Still, reducing the barriers to entry for people to buy EVs will be absolutely vital for getting them adopted more widely. The International Energy Agency reported that EV sales doubled last year compared to 2020, but they still account for just 9% of all vehicle sales worldwide. Speeding up EV adoption is absolutely vital to the world meeting its climate goals, though. Transportation emissions account for roughly 15% of all carbon pollution globally and the world needs to get a grip on that chunk of emissions through EVs and other means.

Why in China?

Conditions in China are in many ways more favorable than in the U.S. for battery-swap tech. The high urban population density in China means many people live in high-rise apartments and need to compete for the limited supply of EV chargers near their homes. If access to charging can’t be guaranteed, then swapping batteries is a useful alternative.

But like all rising industries in China, battery swapping also has the government standing behind it. In April 2020, China’s central government decided that, while direct subsidies for EVs were being phased out, models that support battery swap will remain eligible for subsidies for a longer period “to encourage the development of new business models.” In July 2020, a high-level official at China’s Ministry of Industry and Information Technology summarized six advantages of battery swapping, from lowering costs to improving battery charging safety, an important endorsement of the technology.

The lack of a unified vision

The EV charging landscape in China is still the Wild West.
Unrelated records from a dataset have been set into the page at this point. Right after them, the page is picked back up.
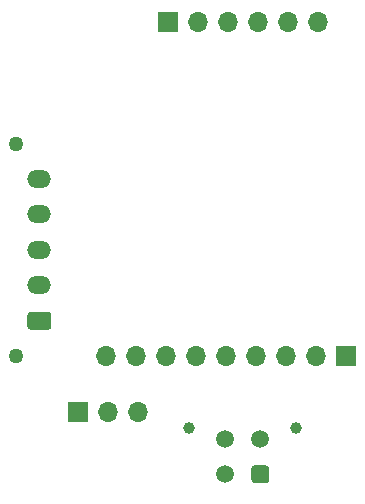
<source format=gbr>
%TF.GenerationSoftware,KiCad,Pcbnew,(5.1.12-1-10_14)*%
%TF.CreationDate,2022-01-19T19:17:41+01:00*%
%TF.ProjectId,CAN_Display,43414e5f-4469-4737-906c-61792e6b6963,rev?*%
%TF.SameCoordinates,Original*%
%TF.FileFunction,Soldermask,Bot*%
%TF.FilePolarity,Negative*%
%FSLAX46Y46*%
G04 Gerber Fmt 4.6, Leading zero omitted, Abs format (unit mm)*
G04 Created by KiCad (PCBNEW (5.1.12-1-10_14)) date 2022-01-19 19:17:41*
%MOMM*%
%LPD*%
G01*
G04 APERTURE LIST*
%ADD10O,1.700000X1.700000*%
%ADD11R,1.700000X1.700000*%
%ADD12C,1.500000*%
%ADD13C,1.000000*%
%ADD14O,2.020000X1.500000*%
%ADD15C,1.270000*%
G04 APERTURE END LIST*
D10*
%TO.C,J5*%
X148336000Y-105664000D03*
X145796000Y-105664000D03*
D11*
X143256000Y-105664000D03*
%TD*%
D10*
%TO.C,J4*%
X163576000Y-72644000D03*
X161036000Y-72644000D03*
X158496000Y-72644000D03*
X155956000Y-72644000D03*
X153416000Y-72644000D03*
D11*
X150876000Y-72644000D03*
%TD*%
D10*
%TO.C,J1*%
X145680000Y-100920000D03*
X148220000Y-100920000D03*
X150760000Y-100920000D03*
X153300000Y-100920000D03*
X155840000Y-100920000D03*
X158380000Y-100920000D03*
X160920000Y-100920000D03*
X163460000Y-100920000D03*
D11*
X166000000Y-100920000D03*
%TD*%
D12*
%TO.C,J3*%
X155702000Y-107920000D03*
X158702000Y-107920000D03*
X155702000Y-110920000D03*
G36*
G01*
X159452000Y-110420000D02*
X159452000Y-111420000D01*
G75*
G02*
X159202000Y-111670000I-250000J0D01*
G01*
X158202000Y-111670000D01*
G75*
G02*
X157952000Y-111420000I0J250000D01*
G01*
X157952000Y-110420000D01*
G75*
G02*
X158202000Y-110170000I250000J0D01*
G01*
X159202000Y-110170000D01*
G75*
G02*
X159452000Y-110420000I0J-250000D01*
G01*
G37*
D13*
X152702000Y-106980000D03*
X161702000Y-106980000D03*
%TD*%
D14*
%TO.C,J2*%
X140000000Y-85920000D03*
X140000000Y-88920000D03*
X140000000Y-91920000D03*
X140000000Y-94920000D03*
G36*
G01*
X140760000Y-98670000D02*
X139240000Y-98670000D01*
G75*
G02*
X138990000Y-98420000I0J250000D01*
G01*
X138990000Y-97420000D01*
G75*
G02*
X139240000Y-97170000I250000J0D01*
G01*
X140760000Y-97170000D01*
G75*
G02*
X141010000Y-97420000I0J-250000D01*
G01*
X141010000Y-98420000D01*
G75*
G02*
X140760000Y-98670000I-250000J0D01*
G01*
G37*
D15*
X138040000Y-82920000D03*
X138040000Y-100920000D03*
%TD*%
M02*

</source>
Even outside of the debate about whether traditional charging and battery swapping is the future, there is still disagreement about how to create a battery-swap system within the industry itself as different companies pull in different directions instead of a unified one.

As rapidly as battery swapping might grow in China, few people expect it to replace traditional charging as the dominant EV solution. Currently, there are more than 1.2 million public charging stations in China, 1,000 times more than battery-swap stations. Charging stations are cheaper, asset-light and more flexible.

Teld New Energy, China’s largest charging station company, has been openly opposed to the battery-swapping business. “The battery-swap model will only serve as a supplement to the charging station model, so battery swap won’t substantially impact Teld,” the company told investors in an earnings call.

The battery-swap players also have different visions for the industry. Nio’s stations can only be used by its own vehicles, which only represent around 2% of all EVs in China. CATL says its modular battery is compatible with 80% of global platform-based vehicle models, but ultimately it’s the EV companies’ decision to take up the offer or not. Aulton’s stations are more designed for fleets of electric taxis and buses, which have a consistent need for fast charging, but the enterprise nature of the company makes it less known to the public.

The lack of a unified vision — and with it, the lack of interchangeable EV batteries — is one of the biggest problems facing the industry now. It’s what prevents battery-swap stations from becoming the gas station of a new era. “You wouldn't want a gasoline station which was a GM gasoline station, and another one that was a Ford gasoline station. That would be really annoying for the customer,” Henrik Fisker, founder of American EV company Fisker Inc., said on a podcast.

Last November, China’s national standards-making body released a charging safety standard, the first for the battery-swap field. It only determined the minimum number of times a battery can be safely swapped in its lifetime, but even that minor regulation could be the first step for different EV companies to coordinate their designs in the future.

While most Chinese companies are still looking inward for the future of battery swap, Nio is taking it overseas. In its plan to build 4,000 battery-swap stations by 2025, 1,000 will be outside China. In January, it launched its first overseas battery swap station in Norway, the country that has become the harbinger of Nio’s international strategy. Nio has also reportedly been eyeballing a U.S. expansion, which could be an interesting test to see whether the technology abandoned by Tesla can make it stateside.